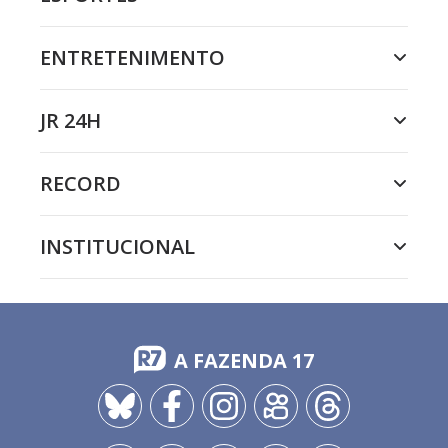
ENTRETENIMENTO
JR 24H
RECORD
INSTITUCIONAL
A FAZENDA 17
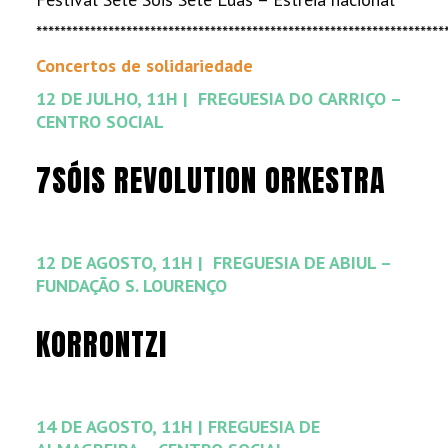
********************************************************************
Concertos de solidariedade
12 DE JULHO, 11H | FREGUESIA DO CARRIÇO –
CENTRO SOCIAL
7SÓIS REVOLUTION ORKESTRA
12 DE AGOSTO, 11H | FREGUESIA DE ABIUL –
FUNDAÇÃO S. LOURENÇO
KORRONTZI
14 DE AGOSTO, 11H | FREGUESIA DE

#### Aim of the task:
State the count of lines holding the string "AGOSTO" in the listing above, and nothing else.

#### Answer for the task:
2